The clergy thus won a disastrous triumph. Up to this the arms of the Confederates had been successful. In the previous June, Owen Roe O’Neill had won his famous victory over Monroe at Benburb. But now all went wrong. The Leinster army was defeated at Dungan Hill. The Munster army, under Lord Taaffe, was defeated at Kanturk on the 13th of November, 1647, and these reverses were followed in rapid succession by other defeats. Everywhere there was confusion and disunion. Owen Roe O’Neill sided with the Nuncio. The General and officers of the Leinster army at first took the other side, and only abandoned it when the General found that his men were not “excommunication proof.” The bishops were divided, and so were the convents and monasteries. No doubt, the laity, especially the common people, were bewildered. The Council revoked O’Neill’s patent for the command in Ulster. He threw the letters directed to him and to his officers into the fire, and he and his officers published a sharp declaration against the Council’s proceedings, to which they replied with equal asperity. The Assembly met in September, 1648, and accused the Nuncio. He embarked from Galway on the 23rd of February, 1649, and, needless to say, never returned.

Meantime, efforts had been made to conclude another peace. Ormond, after he had been obliged to surrender Dublin to the English Parliament, had left Ireland; but Clanricarde, who had, in conjunction with Colonel Jones, won the battle of Kanturk, began to distrust the Parliamentarians, and made overtures to the Confederates. Ormond returned to Ireland in October, 1648, and concluded a peace with the Confederates on the 17th of January, 1649.

But it was too late. Events had marched with fatal rapidity in England. On the 5th of May, 1646, the King had surrendered himself to the Scots, to be by them handed over to the English Parliament. His head fell on the scaffold on the 30th of January, 1649. Cromwell landed in Ireland on the 15th of August, to find that Ormond had been defeated by Colonel Jones in the battle of Rathmines. We know what followed. Those who have listened to, or have read, the brilliant lecture on Cromwell, delivered before this Society, by Sir William Butler, need not be reminded of the tragic occurrences of that dark time. But in any case they are beyond the scope of this paper. The “Rebellion” of 1641 ended with the treaty of 1649.


THE CONFEDERATION OF KILKENNY

By JAMES DONELAN, M.Ch., M.B.,

Chevalier of the Crown of Italy


The Confederation of Kilkenny

The period we are about to deal with is one of the most important, perhaps the most important of modern Irish history, as the events of that time influenced the destinies of Ireland more profoundly than anything that went before, and by their effects, continue to profoundly influence them even in our own times.
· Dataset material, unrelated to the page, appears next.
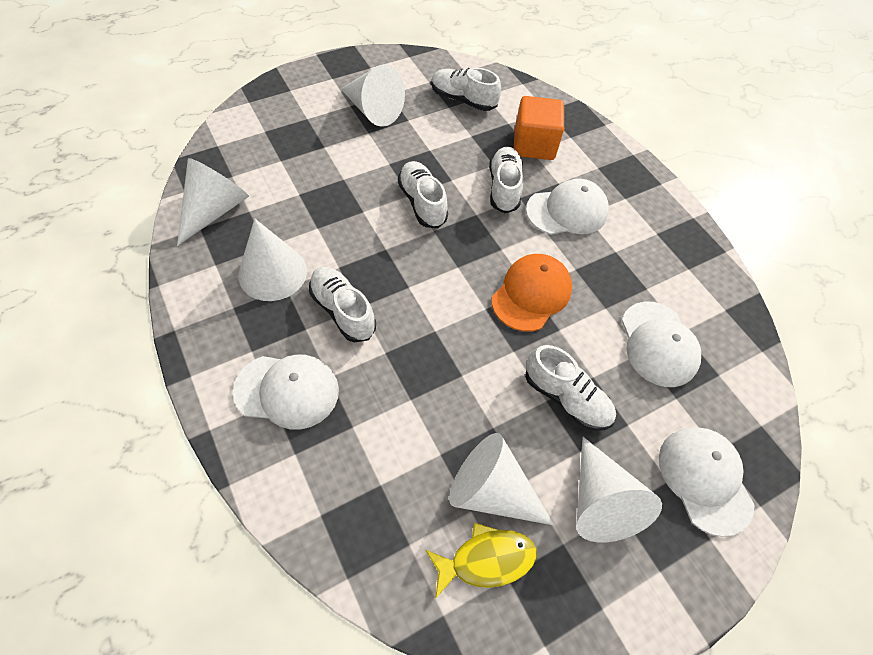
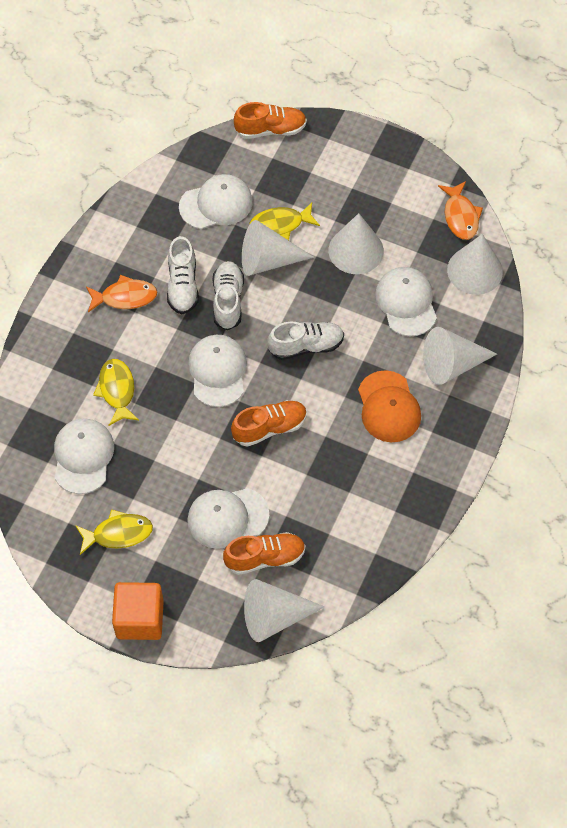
orange fish: 0 -> 2
orange shoe: 0 -> 3
white cap: 4 -> 5
white shoe: 5 -> 3
yellow fish: 1 -> 3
It is also the most confused, not to say confusing, period of the history of Ireland or any other country that a student can attempt to deal with. Carlyle, rarely just to Ireland, in this instance describes it with both force and faithfulness, when due allowance is made for his prejudices. “The history of it,” he says, “does not form itself into a picture, but remains only as a huge blot, an indiscriminate blackness, which the human memory cannot willingly charge itself with! There are Parties on the back of Parties, at war with the world and with each other. There are Catholics of the Pale, demanding freedom of religion under my Lord this and my Lord that. There are Old-Irish Catholics under Pope’s Nuncios under Abbas O’Teague of the excommunications and Owen Roe O’Neill demanding, not religious freedom only, but what we now call ‘Repeal of the Union,’ and unable to agree with the Catholics of the English Pale. Then there are Ormond Royalists of the Episcopalian and mixed creeds, strong for King without Covenant; Ulster and other Presbyterians, strong for King and Covenant; lastly, Michael Jones, and the Commonwealth of England, who want neither King nor Covenant. All these plunging and tumbling for the last eight years, have made of Ireland and its affairs, the black unutterable blot we speak of.” The object of this paper is to remove some of the blackness, and attempt to set forth clearly, if possible within the limits allowed, the relations and interactions of these various parties.